Bacon could have sat in the Parliament of 1539, for which most of the Members’ names are lost, and even in that of 1536 which had established the court of augmentations. Following the imprisonment of Peter Wentworth in 1587, the diarist Thomas Cromwell collected a series of precedents to show that until then Members had spoken freely in the House without fear of retribution, including one where the bill for proclamations had been rejected in 1539 ‘upon his [Bacon’s] speeches’ to Henry VIII’s ‘great grief’. As Cromwell’s sources of information were not impeccable, this cannot be accepted without reservation as evidence of Bacon’s Membership of that Parliament; other references to Bacon’s opposition all seem to derive from Cromwell’s collection. Bacon’s election in 1542 for Westmorland, a county with which he had no known ties, looks like the work of the 1st Earl of Cumberland, the hereditary sheriff, in deference to an official recommendation, although it could have owed something to Cumberland’s connexion with the Duke of Suffolk, one of whose daughters Cumberland’s heir had married. The crown planned to give statutory force to recent exchanges of land, and the appearance of Bacon’s signature on three such Acts passed in the third session testifies to his part in this legislation. A series of similar measures introduced in the Parliament of 1545 may account for his return for Dartmouth, which he almost certainly owed to Sir Thomas Arundell, a recent colleague of his in the augmentations. The town’s payment in 1546-7 of 26s.8d. to ‘Mr. Baker [sic] the other burgess of Parliament for his fee’ was unusual in breaking with the custom by which an outsider forwent any such remuneration, and it may reflect Bacon’s increasing utility. It was while he was a Member of this Parliament that he received his first promotion. When in 1547 Hendley resigned the attorneyship of the augmentations in favour of Richard Goodrich, Bacon succeeded Goodrich as attorney in the court of wards; the two had commenced their new duties in the previous September.4

Bacon’s marriage to the daughter of a Londoner of Suffolk origin augmented his fortune and commercial connexions. In 1545 he bought the manor of Redgrave in Suffolk, where he rebuilt the house: five years later he acquired Gorhambury in Hertfordshire and after lavish rebuilding under Elizabeth made this his home. Whether Jane Ferneley had been a match for his ‘rare learning and wisdom’ is not known, but his second wife, Anne Cooke, was certainly his equal in variety of interests and accomplishments. The marriage had doubtless been made in the household of Edward VI, where Sir Anthony Cooke had a share in the King’s upbringing. It strengthened Bacon’s ties with Sir William Cecil and may have led to his being found a seat by Cecil in the Parliament of March 1553, of which not all the Members are known: he would have been valuable in steering through such Acts as that for the true answering of the royal revenues (7 Edw. VI, c.1) and for the dissolving, uniting and annexing of certain courts set up under Henry VIII (7 Edw. VI, c.2). It was to Bacon that Cecil sent a letter defending his conduct during the closing weeks of the reign, but of Bacon’s part in the succession crisis nothing is known. His wife left Redgrave to join Mary at Kenninghall and travelled with her to London, a service which may have helped to keep him in office. The reforms in the court of wards which he had initiated under Edward VI were continued under Mary, but his project for the education of the wards themselves came to nothing.

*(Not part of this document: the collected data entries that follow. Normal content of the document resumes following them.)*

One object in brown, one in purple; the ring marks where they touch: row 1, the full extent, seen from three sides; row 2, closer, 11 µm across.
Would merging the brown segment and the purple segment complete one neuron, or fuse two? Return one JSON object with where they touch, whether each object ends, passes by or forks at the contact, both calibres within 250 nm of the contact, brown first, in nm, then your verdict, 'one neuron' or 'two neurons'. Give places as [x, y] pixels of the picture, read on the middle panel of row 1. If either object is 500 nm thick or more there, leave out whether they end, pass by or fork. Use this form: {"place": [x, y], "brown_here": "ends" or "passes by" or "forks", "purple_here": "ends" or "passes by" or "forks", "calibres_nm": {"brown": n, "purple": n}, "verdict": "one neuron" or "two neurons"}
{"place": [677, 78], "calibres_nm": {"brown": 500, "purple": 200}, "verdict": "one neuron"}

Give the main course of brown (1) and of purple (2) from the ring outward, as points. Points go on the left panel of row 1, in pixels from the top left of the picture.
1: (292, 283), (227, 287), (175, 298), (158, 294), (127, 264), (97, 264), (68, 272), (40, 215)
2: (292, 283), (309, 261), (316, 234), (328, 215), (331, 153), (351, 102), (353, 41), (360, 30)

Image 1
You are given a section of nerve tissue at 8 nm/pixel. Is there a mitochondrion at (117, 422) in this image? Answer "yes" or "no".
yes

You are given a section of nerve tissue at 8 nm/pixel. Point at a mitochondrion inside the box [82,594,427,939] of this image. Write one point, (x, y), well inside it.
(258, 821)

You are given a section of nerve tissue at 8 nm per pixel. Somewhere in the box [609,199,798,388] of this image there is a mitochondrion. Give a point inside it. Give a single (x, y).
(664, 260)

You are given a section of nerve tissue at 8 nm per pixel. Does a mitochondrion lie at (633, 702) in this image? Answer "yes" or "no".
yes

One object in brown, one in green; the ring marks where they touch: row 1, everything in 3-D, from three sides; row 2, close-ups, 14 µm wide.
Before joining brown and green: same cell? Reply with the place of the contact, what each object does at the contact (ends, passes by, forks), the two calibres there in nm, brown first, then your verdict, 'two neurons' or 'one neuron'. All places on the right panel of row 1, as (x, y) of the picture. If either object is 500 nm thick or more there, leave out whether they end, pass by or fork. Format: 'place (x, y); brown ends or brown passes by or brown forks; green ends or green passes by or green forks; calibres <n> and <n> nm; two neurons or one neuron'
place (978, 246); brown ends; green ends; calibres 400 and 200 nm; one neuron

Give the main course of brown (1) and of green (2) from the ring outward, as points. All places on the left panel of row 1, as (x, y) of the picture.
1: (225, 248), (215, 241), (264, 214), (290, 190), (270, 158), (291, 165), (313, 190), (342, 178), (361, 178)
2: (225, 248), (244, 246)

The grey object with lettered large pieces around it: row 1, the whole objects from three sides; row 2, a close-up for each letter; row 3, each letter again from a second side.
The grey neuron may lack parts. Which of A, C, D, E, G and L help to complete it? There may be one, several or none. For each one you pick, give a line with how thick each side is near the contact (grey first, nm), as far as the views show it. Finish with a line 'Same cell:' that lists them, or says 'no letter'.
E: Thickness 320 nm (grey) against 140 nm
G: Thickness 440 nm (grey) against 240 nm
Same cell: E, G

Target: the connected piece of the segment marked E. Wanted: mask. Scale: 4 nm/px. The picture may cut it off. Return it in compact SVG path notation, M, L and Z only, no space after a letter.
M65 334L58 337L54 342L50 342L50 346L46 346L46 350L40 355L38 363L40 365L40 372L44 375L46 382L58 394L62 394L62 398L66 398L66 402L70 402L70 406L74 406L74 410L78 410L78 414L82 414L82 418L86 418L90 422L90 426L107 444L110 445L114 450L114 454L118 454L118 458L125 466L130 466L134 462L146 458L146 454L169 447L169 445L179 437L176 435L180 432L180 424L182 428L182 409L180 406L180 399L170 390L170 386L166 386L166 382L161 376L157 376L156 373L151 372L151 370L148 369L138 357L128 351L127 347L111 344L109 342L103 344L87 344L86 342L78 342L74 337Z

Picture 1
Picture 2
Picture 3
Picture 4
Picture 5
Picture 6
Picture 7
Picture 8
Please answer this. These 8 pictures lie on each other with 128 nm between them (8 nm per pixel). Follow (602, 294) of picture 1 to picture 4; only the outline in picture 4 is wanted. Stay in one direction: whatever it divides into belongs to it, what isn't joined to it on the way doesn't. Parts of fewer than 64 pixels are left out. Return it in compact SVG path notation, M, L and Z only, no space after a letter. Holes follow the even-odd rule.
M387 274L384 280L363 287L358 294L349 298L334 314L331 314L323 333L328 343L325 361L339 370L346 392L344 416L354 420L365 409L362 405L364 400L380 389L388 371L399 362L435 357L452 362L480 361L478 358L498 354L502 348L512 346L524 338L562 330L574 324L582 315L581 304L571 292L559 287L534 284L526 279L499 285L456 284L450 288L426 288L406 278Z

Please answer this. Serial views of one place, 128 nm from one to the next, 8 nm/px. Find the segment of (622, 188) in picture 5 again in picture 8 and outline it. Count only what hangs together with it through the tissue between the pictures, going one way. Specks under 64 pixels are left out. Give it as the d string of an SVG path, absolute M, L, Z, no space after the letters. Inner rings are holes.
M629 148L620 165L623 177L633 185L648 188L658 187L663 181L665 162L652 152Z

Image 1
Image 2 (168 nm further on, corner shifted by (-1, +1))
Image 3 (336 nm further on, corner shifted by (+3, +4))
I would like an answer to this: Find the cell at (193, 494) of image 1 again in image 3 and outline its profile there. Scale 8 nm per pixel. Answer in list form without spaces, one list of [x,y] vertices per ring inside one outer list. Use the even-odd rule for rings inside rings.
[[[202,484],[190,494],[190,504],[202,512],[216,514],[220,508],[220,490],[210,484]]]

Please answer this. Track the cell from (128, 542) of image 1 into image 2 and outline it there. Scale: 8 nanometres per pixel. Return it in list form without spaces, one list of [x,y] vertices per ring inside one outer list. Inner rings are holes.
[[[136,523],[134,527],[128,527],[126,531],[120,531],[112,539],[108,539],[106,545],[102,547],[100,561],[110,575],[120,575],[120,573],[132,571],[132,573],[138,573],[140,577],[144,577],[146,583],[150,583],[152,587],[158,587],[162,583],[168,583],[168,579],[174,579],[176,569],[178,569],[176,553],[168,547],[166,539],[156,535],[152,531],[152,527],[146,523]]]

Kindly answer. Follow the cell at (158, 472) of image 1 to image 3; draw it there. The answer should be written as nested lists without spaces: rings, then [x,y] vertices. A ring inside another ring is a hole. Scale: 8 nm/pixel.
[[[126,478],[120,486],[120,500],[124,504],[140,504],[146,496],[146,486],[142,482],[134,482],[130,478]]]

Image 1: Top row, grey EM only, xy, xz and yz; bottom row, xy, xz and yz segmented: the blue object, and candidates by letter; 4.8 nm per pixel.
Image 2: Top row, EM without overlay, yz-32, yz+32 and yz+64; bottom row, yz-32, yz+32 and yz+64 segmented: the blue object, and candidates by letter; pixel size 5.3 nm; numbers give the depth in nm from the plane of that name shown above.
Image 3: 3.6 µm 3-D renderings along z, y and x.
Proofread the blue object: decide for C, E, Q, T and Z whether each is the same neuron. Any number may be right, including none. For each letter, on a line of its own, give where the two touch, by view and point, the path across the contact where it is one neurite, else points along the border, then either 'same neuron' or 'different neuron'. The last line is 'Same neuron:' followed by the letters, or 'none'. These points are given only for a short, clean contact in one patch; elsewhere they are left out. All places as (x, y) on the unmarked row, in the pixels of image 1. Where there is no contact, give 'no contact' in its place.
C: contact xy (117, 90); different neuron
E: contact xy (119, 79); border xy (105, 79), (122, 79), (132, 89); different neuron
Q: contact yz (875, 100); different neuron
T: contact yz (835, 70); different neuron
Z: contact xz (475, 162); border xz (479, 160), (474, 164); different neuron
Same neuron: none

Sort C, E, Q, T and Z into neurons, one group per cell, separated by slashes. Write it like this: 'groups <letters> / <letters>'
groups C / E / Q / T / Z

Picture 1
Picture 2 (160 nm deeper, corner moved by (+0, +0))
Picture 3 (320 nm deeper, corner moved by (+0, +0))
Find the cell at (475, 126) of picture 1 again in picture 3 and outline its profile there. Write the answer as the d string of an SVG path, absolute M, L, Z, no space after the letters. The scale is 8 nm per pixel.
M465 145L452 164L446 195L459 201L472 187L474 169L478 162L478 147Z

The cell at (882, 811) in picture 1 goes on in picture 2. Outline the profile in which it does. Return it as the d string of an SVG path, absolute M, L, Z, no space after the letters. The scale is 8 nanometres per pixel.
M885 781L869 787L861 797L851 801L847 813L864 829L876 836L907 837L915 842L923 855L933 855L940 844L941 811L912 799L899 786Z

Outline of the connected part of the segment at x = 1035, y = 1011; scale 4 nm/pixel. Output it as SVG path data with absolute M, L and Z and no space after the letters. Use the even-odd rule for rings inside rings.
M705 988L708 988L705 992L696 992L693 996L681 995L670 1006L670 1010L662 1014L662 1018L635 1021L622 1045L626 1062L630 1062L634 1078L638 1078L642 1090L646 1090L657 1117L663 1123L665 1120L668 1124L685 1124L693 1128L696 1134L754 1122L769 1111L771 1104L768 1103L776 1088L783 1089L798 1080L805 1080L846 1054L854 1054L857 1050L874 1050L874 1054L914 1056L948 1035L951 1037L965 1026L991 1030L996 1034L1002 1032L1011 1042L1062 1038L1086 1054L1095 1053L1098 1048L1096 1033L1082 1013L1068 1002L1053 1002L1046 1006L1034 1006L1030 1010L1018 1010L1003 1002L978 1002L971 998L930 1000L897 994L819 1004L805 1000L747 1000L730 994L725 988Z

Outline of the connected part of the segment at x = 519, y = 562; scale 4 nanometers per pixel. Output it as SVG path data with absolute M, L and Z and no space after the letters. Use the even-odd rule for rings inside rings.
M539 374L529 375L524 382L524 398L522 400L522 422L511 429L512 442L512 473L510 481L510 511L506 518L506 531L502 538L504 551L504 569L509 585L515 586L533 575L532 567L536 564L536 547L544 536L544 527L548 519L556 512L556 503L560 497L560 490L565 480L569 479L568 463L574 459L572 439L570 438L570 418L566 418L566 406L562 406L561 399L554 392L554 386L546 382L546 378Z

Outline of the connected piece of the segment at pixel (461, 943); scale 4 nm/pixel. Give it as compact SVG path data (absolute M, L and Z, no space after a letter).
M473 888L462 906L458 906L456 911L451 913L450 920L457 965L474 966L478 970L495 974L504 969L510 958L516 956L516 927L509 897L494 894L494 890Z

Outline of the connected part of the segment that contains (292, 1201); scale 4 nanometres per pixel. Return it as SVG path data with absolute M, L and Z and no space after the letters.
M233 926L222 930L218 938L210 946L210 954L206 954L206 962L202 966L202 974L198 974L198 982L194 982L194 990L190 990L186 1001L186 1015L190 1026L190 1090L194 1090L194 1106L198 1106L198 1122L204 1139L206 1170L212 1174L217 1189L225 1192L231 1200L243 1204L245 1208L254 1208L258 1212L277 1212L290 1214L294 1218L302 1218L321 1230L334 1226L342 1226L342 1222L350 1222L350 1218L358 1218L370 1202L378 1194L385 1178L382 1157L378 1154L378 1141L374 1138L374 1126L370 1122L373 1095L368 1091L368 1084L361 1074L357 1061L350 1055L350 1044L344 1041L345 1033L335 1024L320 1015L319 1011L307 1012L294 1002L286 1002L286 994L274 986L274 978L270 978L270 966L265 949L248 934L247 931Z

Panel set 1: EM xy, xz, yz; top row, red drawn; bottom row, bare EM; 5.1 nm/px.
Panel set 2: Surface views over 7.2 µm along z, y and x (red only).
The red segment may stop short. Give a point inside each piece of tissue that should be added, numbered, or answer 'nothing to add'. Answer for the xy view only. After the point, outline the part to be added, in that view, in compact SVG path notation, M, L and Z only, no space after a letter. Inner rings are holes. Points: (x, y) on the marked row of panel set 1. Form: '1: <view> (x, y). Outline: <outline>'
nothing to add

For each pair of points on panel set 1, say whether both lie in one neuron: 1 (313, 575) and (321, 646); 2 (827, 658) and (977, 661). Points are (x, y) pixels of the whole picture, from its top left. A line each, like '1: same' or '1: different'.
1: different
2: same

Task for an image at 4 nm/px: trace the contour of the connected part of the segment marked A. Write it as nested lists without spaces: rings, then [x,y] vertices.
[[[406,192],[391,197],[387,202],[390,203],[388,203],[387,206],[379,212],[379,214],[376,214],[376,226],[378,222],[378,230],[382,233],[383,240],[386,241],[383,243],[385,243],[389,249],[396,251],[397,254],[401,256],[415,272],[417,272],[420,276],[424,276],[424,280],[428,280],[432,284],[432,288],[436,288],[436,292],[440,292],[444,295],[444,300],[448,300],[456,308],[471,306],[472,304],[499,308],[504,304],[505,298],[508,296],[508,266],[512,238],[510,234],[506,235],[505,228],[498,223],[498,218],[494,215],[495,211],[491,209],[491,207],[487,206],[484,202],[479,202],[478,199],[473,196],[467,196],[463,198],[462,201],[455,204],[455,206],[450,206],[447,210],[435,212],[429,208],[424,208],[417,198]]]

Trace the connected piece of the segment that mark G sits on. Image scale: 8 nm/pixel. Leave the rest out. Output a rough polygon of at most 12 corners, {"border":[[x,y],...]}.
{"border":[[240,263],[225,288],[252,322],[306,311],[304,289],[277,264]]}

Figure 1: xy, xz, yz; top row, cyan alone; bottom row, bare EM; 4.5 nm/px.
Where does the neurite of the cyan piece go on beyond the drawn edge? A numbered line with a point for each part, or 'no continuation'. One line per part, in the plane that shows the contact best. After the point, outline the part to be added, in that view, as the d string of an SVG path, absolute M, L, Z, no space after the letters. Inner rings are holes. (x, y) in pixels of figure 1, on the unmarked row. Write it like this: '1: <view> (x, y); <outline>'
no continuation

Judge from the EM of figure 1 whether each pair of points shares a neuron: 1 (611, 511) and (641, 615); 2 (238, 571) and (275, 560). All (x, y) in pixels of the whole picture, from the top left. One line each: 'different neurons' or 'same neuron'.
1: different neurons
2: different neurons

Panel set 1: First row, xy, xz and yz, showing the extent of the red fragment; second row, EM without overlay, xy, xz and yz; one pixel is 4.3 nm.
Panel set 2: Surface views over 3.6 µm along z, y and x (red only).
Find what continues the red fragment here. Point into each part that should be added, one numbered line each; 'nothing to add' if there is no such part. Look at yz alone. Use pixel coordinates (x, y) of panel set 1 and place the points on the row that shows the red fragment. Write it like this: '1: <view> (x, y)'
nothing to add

Bacon was not one of those known to have been proposed to Elizabeth for the chancellorship, but he had every qualification for the appointment. The fact that he was only made lord keeper may have reflected the Queen’s reluctance to choose a man of poor health and gross corpulence, while his retention of the attorneyship of the wards for upwards of a year suggests that he was at first thought of as a temporary custodian of the great seal; in the event he was to hold it longer than anyone save Ellesmere. Knighted at the coronation and sworn a Privy Councillor several days later, he was to remain in the front rank until his death. A difference with Robert Dudley, Earl of Leicester, led to his banishment from the Council and court in November 1563, but he continued to discharge his office while the ban lasted. As lord keeper it fell to him to make the opening speech at each Parliament, to preside over the Lords and to pronounce prorogation or dissolution; these duties he carried out in four Parliaments, although ill-health often hampered him and in 1566 and 1571 he withdrew from the Lords for entire sessions. His part in the drafting and revising of legislation was of the utmost importance. There is little trace of his influence on elections, but he was consulted about those at St. Albans (hard by Gorhambury) and at Eye and Sudbury in Suffolk: in 1571, after the downfall of the 4th Duke of Norfolk, he was given the nomination of both knights of the shire for Norfolk and one of those for Suffolk.5

Archbishop Parker reprimanded Bacon for maintaining a preacher who encouraged prophesying and for being lenient towards Puritans but not towards Catholics, but their friendship survived these rifts, and it was at Parker’s suggestion that Bacon gave 70 books to the library of Corpus Christi College. By his will of 23 Dec. 1578 Bacon left £200 towards the building of a new chapel at Corpus, remembered the poor, and provided for his wife, children and nephew Robert Blackman. He named two of his sons executors and his brother-in-law Cecil supervisor. Under a schedule dated three years earlier and attached to the will he provided for his servants and left rings to relatives, friends and colleagues. He died in London on 20 Feb. 1579 and was buried in St. Paul’s, where he had already erected a monument. Several portraits survive of Bacon in old age.6

Ref Volumes: 1509-1558

Author: A. D.K. Hawkyard

Notes

  • 1. Bacon refers to ‘Children’s Day’ (28 Dec.) as his birthday in a letter of 1564. According to an inscription on a portrait dated 1579 he was then aged 68: according to a less reliable inscription on another portrait he was 55 in 1562, R. C. Strong, Tudor and Jacobean Portraits, 16. This biography rests on G. Scott Thomson, ‘Three Suff. figures: Thomas Wolsey, Stephen Gardiner and Nicholas Bacon’, Procs. Suff. Inst. Arch. xxv. 194, and R. Tittler, Nicholas Bacon.
  • 2. Trevelyan Pprs. (Cam. Soc. lxvii), 19, 26, 31; Rep. Roy. Comm. of 1552 (Archs. of Brit. Hist. and Culture iii), 134.
  • 3. R. M. Fisher, ‘Thomas Cromwell, humanism and educational reform’, Bull. IHR, l. 151-63.
  • 4. Northants. RO, Finch-Hatton 16, f. 549v; Elton, Studies, 339-54; House of Lords RO, Original Acts, 35 Hen. VIII, nos. 21-23; Exeter city lib. Dartmouth mss 2002, f. 22v.
  • 5. J. E. Neale, Parlts. i. passim; Eliz. Govt. and Soc. ed. Bindoff, Hurstfield and Williams, 56-94.
  • 6. VCH Cambs. iii. 313 and n. 28; PCC 1 Bakon.